Jack Babchik, of Babchik and Young, of White Plains, N.Y., who is the Chetrits’ attorney, did not return a call seeking comment, nor did Walker Harman, Kramsky’s attorney.

Kramsky, a real estate attorney, was hired by Joseph as in-house general counsel in April 2009, the complaint states.

According to the complaint, Kramsky mentioned his son’s bar mitzvah while interviewing for the position. Kramsky later came to believe that this comment caused the Chetrits to think that he was an Orthodox Jew, and that “this was a main reason why he was hired,” the complaint says.

Kramsky’s suit also claims that he refused to represent the Chetrits in engaging in unethical activities, such as such as lying to a short-sale lender about the price of a property. He said they also wrote checks to themselves with company funds.

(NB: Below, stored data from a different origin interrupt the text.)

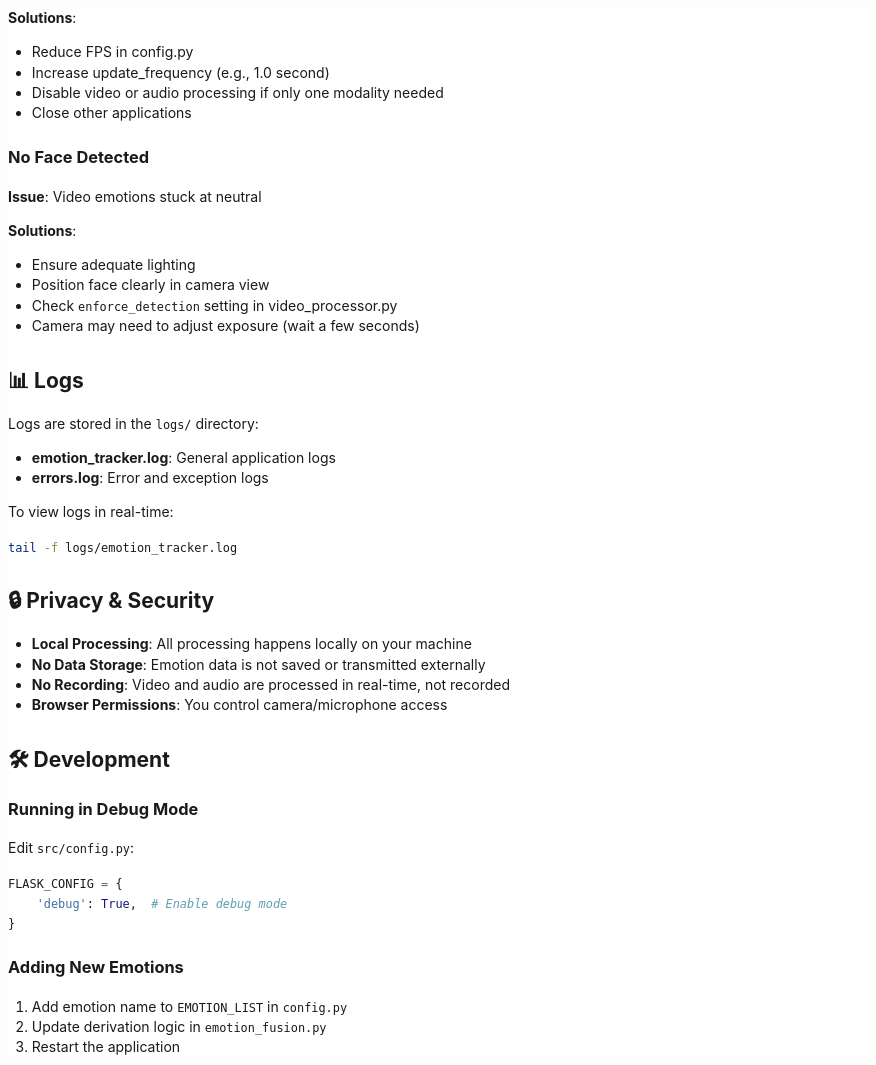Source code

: **Solutions**:
- Reduce FPS in config.py
- Increase update_frequency (e.g., 1.0 second)
- Disable video or audio processing if only one modality needed
- Close other applications

### No Face Detected

**Issue**: Video emotions stuck at neutral

**Solutions**:
- Ensure adequate lighting
- Position face clearly in camera view
- Check `enforce_detection` setting in video_processor.py
- Camera may need to adjust exposure (wait a few seconds)

## 📊 Logs

Logs are stored in the `logs/` directory:

- **emotion_tracker.log**: General application logs
- **errors.log**: Error and exception logs

To view logs in real-time:

```bash
tail -f logs/emotion_tracker.log
```

## 🔒 Privacy & Security

- **Local Processing**: All processing happens locally on your machine
- **No Data Storage**: Emotion data is not saved or transmitted externally
- **No Recording**: Video and audio are processed in real-time, not recorded
- **Browser Permissions**: You control camera/microphone access

## 🛠️ Development

### Running in Debug Mode

Edit `src/config.py`:

```python
FLASK_CONFIG = {
    'debug': True,  # Enable debug mode
}
```

### Adding New Emotions

1. Add emotion name to `EMOTION_LIST` in `config.py`
2. Update derivation logic in `emotion_fusion.py`
3. Restart the application
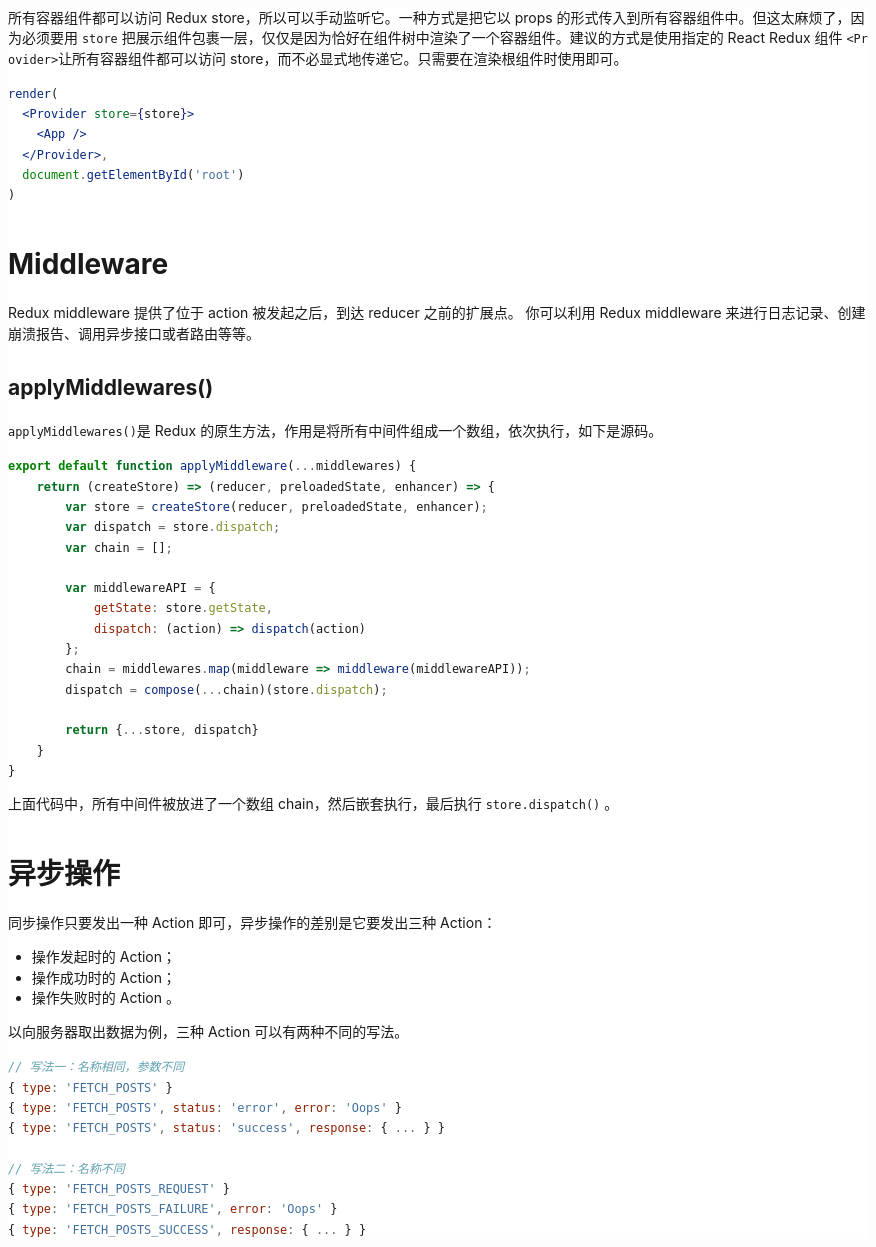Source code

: 所有容器组件都可以访问 Redux store，所以可以手动监听它。一种方式是把它以 props 的形式传入到所有容器组件中。但这太麻烦了，因为必须要用 `store` 把展示组件包裹一层，仅仅是因为恰好在组件树中渲染了一个容器组件。建议的方式是使用指定的 React Redux 组件 `<Provider>`让所有容器组件都可以访问 store，而不必显式地传递它。只需要在渲染根组件时使用即可。

```jsx
render(
  <Provider store={store}>
    <App />
  </Provider>,
  document.getElementById('root')
)
```

# Middleware

Redux middleware 提供了位于 action 被发起之后，到达 reducer 之前的扩展点。 你可以利用 Redux middleware 来进行日志记录、创建崩溃报告、调用异步接口或者路由等等。

## applyMiddlewares()

`applyMiddlewares()`是 Redux 的原生方法，作用是将所有中间件组成一个数组，依次执行，如下是源码。
```js
export default function applyMiddleware(...middlewares) {
	return (createStore) => (reducer, preloadedState, enhancer) => {
		var store = createStore(reducer, preloadedState, enhancer);
		var dispatch = store.dispatch;
		var chain = [];

		var middlewareAPI = {
			getState: store.getState,
			dispatch: (action) => dispatch(action)
		};
		chain = middlewares.map(middleware => middleware(middlewareAPI));
		dispatch = compose(...chain)(store.dispatch);

		return {...store, dispatch}
	}
}
```
上面代码中，所有中间件被放进了一个数组 chain，然后嵌套执行，最后执行 `store.dispatch()` 。


# 异步操作

同步操作只要发出一种 Action 即可，异步操作的差别是它要发出三种 Action：

- 操作发起时的 Action；
- 操作成功时的 Action；
- 操作失败时的 Action 。

以向服务器取出数据为例，三种 Action 可以有两种不同的写法。

```js
// 写法一：名称相同，参数不同
{ type: 'FETCH_POSTS' }
{ type: 'FETCH_POSTS', status: 'error', error: 'Oops' }
{ type: 'FETCH_POSTS', status: 'success', response: { ... } }

// 写法二：名称不同
{ type: 'FETCH_POSTS_REQUEST' }
{ type: 'FETCH_POSTS_FAILURE', error: 'Oops' }
{ type: 'FETCH_POSTS_SUCCESS', response: { ... } }
```
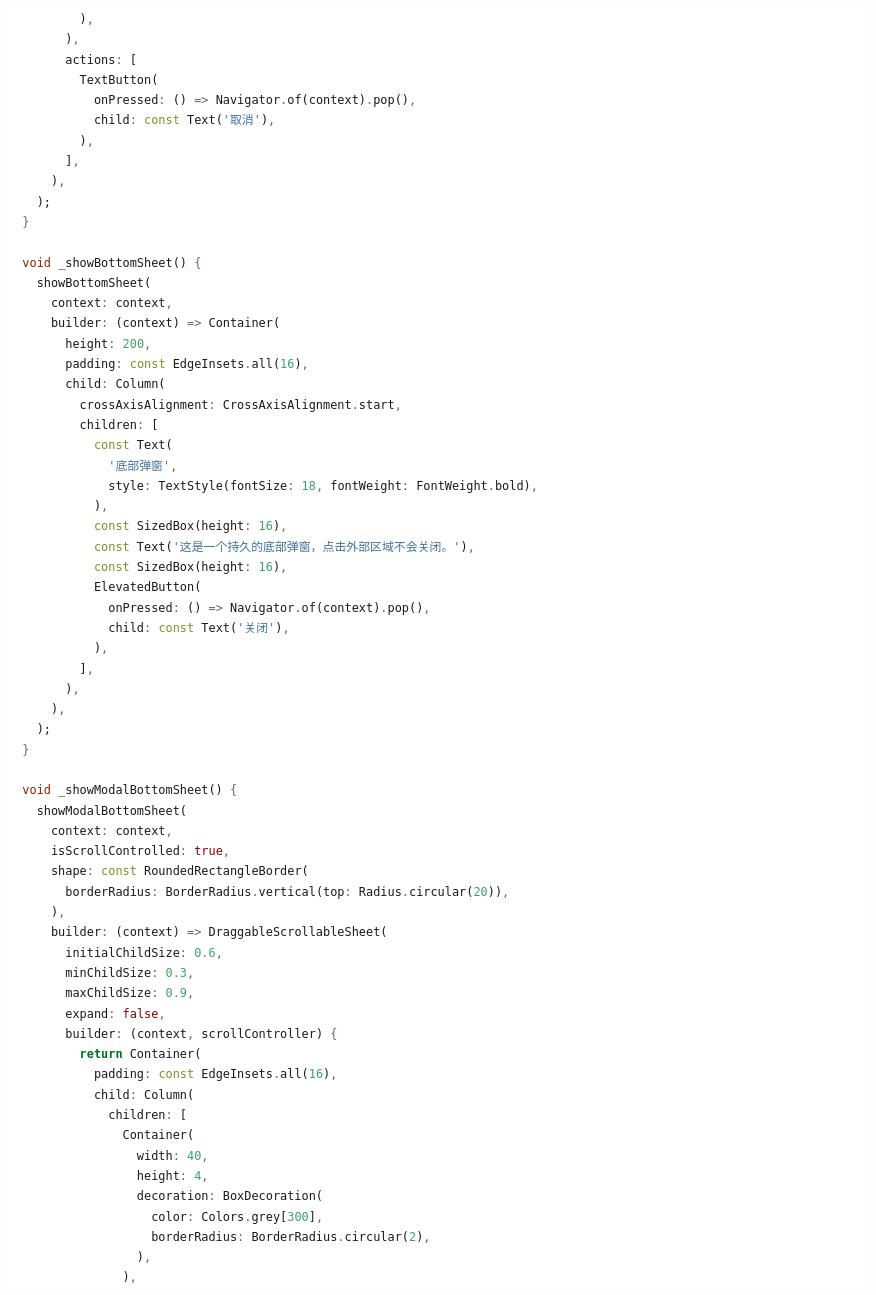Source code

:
 ```dart
          ),
        ),
        actions: [
          TextButton(
            onPressed: () => Navigator.of(context).pop(),
            child: const Text('取消'),
          ),
        ],
      ),
    );
  }

  void _showBottomSheet() {
    showBottomSheet(
      context: context,
      builder: (context) => Container(
        height: 200,
        padding: const EdgeInsets.all(16),
        child: Column(
          crossAxisAlignment: CrossAxisAlignment.start,
          children: [
            const Text(
              '底部弹窗',
              style: TextStyle(fontSize: 18, fontWeight: FontWeight.bold),
            ),
            const SizedBox(height: 16),
            const Text('这是一个持久的底部弹窗，点击外部区域不会关闭。'),
            const SizedBox(height: 16),
            ElevatedButton(
              onPressed: () => Navigator.of(context).pop(),
              child: const Text('关闭'),
            ),
          ],
        ),
      ),
    );
  }

  void _showModalBottomSheet() {
    showModalBottomSheet(
      context: context,
      isScrollControlled: true,
      shape: const RoundedRectangleBorder(
        borderRadius: BorderRadius.vertical(top: Radius.circular(20)),
      ),
      builder: (context) => DraggableScrollableSheet(
        initialChildSize: 0.6,
        minChildSize: 0.3,
        maxChildSize: 0.9,
        expand: false,
        builder: (context, scrollController) {
          return Container(
            padding: const EdgeInsets.all(16),
            child: Column(
              children: [
                Container(
                  width: 40,
                  height: 4,
                  decoration: BoxDecoration(
                    color: Colors.grey[300],
                    borderRadius: BorderRadius.circular(2),
                  ),
                ),
```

For his part, Chetrit denied that there was any religious favoritism going on, noting that the company’s office manager and other staff are not Jewish. He stated Kramsky was let go because he concluded that “it did not make economic sense to have a full-time ‘in-house’ attorney at Chetrit.”

Headquartered at 404 Fifth Avenue, the Chetrit Group is one of the city’s most active firms.

Recently, it purchased the Hotel Chelsea for $80 million, which signaled a new interest in the hospitality sector. The Chetrits also own a stake in Willis Tower, formerly known as Sears Tower, in Chicago.